The point I'm trying to make is that computers have a hard job trying to perform various tasks that are trivially easy for humans. And tasks that depend solely on visual cues, with no linguistic hints whatsoever, are particularly difficult for the computer. A simple glance informs us that the thing on the left looks like an animal, in that the dark "holes" are surely eyes, and the rectangular bit that protrudes in the foreground is surely a snout. As for the object on the right, its sharply-defined contours reveal instantly that it's a manufactured artifact. However, it still remains an extremely arduous task to try to instill this kind of common-sense visual approach in computers.

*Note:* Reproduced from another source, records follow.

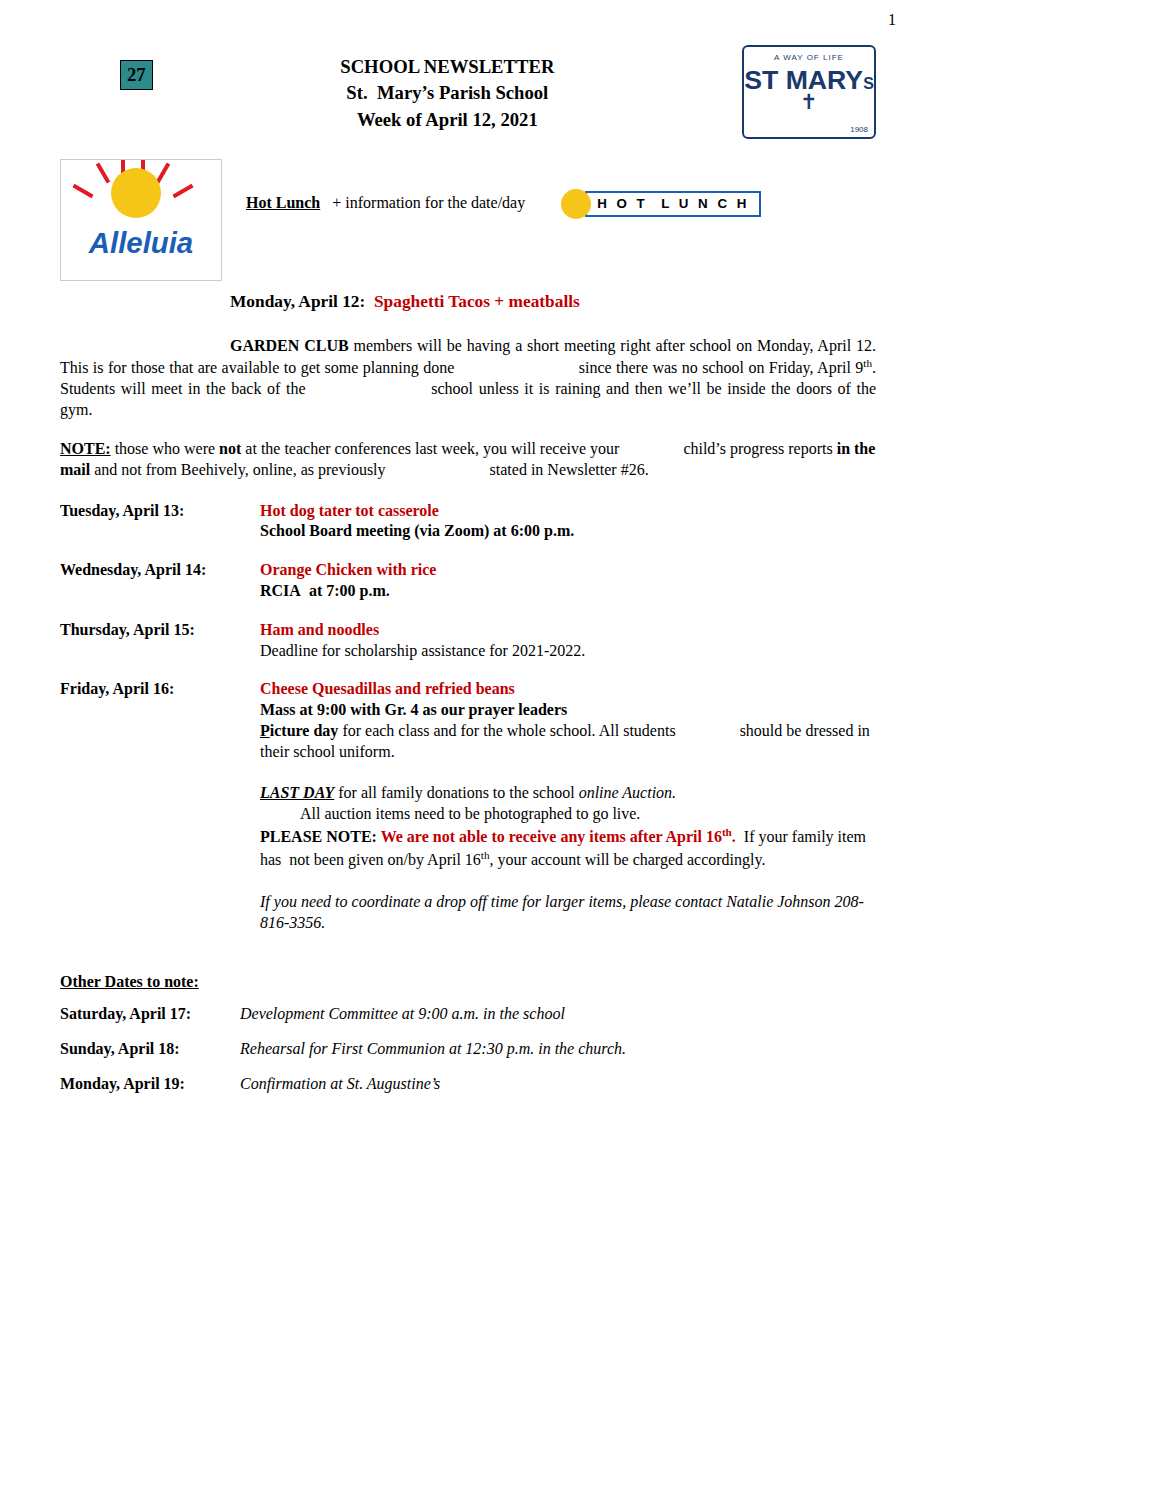1
27
SCHOOL NEWSLETTER
St. Mary’s Parish School
Week of April 12, 2021
A WAY OF LIFE
ST MARYS
✝
1908
Alleluia
Hot Lunch + information for the date/day H O T L U N C H
Monday, April 12: Spaghetti Tacos + meatballs
GARDEN CLUB members will be having a short meeting right after school on Monday, April 12. This is for those that are available to get some planning done since there was no school on Friday, April 9th. Students will meet in the back of the school unless it is raining and then we’ll be inside the doors of the gym.
NOTE: those who were not at the teacher conferences last week, you will receive your child’s progress reports in the mail and not from Beehively, online, as previously stated in Newsletter #26.
| Tuesday, April 13: | Hot dog tater tot casserole School Board meeting (via Zoom) at 6:00 p.m. |
| Wednesday, April 14: | Orange Chicken with rice RCIA at 7:00 p.m. |
| Thursday, April 15: | Ham and noodles Deadline for scholarship assistance for 2021-2022. |
| Friday, April 16: | Cheese Quesadillas and refried beans Mass at 9:00 with Gr. 4 as our prayer leaders P icture day for each class and for the whole school. All students should be dressed in their school uniform. LAST DAY for all family donations to the school online Auction. All auction items need to be photographed to go live. PLEASE NOTE: We are not able to receive any items after April 16 th . If your family item has not been given on/by April 16 th , your account will be charged accordingly. If you need to coordinate a drop off time for larger items, please contact Natalie Johnson 208-816-3356. |
Other Dates to note:
| Saturday, April 17: | Development Committee at 9:00 a.m. in the school |
| Sunday, April 18: | Rehearsal for First Communion at 12:30 p.m. in the church. |
| Monday, April 19: | Confirmation at St. Augustine’s |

As a child, I used to see my father shaving with an old-fashioned steel razor. One day, while being driven through the outback countryside by my grandparents, I saw a hillside whose trees had suffered recently in a bushfire, and I had the sudden impression that the dark stumps could be likened to my father's face when he was in need of a shave. I imagined that it might be possible to attach a giant steel razor to our automobile, enabling us to shave down the burnt trees. Some people might say kindly that I had a vivid imagination. In fact, I was reacting like a poorly-programmed computer, incapable of making instantly a clear distinction between hedgehogs and wire brushes. Since evolving into an experienced adult (?), I'm no longer inclined to associate an unshaved face with a hillside of scorched tree stumps. You might say that my childhood power of imagination has disappeared. On the other hand, I don't confuse hedgehogs with wire brushes.
When I started work in the research department of the ORTF [French Broadcasting System] in 1970, a TV producer asked me whether it would be possible to develop a computer program enabling the machine to "watch" old movie sequences, for days and nights on end, with the aim of extracting all the top-quality images, say, of trees. The fellow was concerned with the use of TV as an educational medium in certain African nations, and he felt that tons of existing images could be recycled to make excellent documentaries for African audiences. I disappointed him by pointing out that a computer would be incapable of separating images of people into males and females, so it was premature to talk about software capable of selecting attractive images of trees.
Google has been working for a long time on image-recognition algorithms, and two of their engineers have just presented a paper on this subject at a web conference in Beijing. Their experimental tool named VisualRank attempts to weight and rank web images that look alike... in much the same way that the familiar Google tool weights and ranks websites that would appear to talk about a given subject. It goes without saying that the practical exploitation of such a tool would be immense and profitable. Users interested in a certain kind of object or article (such as clothes they would like to purchase, for example) could expect to start with a rough visual outline of their goal, and go on to access pictures of relevant items supplied by the search engine.
I have the impression however that Google still has a long way to go before reaching that point. So, if you intend to use the web to purchase either a hedgehog or a wire brush, be wary about supplying nothing more than a vague image of what you're looking for. For the moment, it would be wiser to write down in words exactly you want.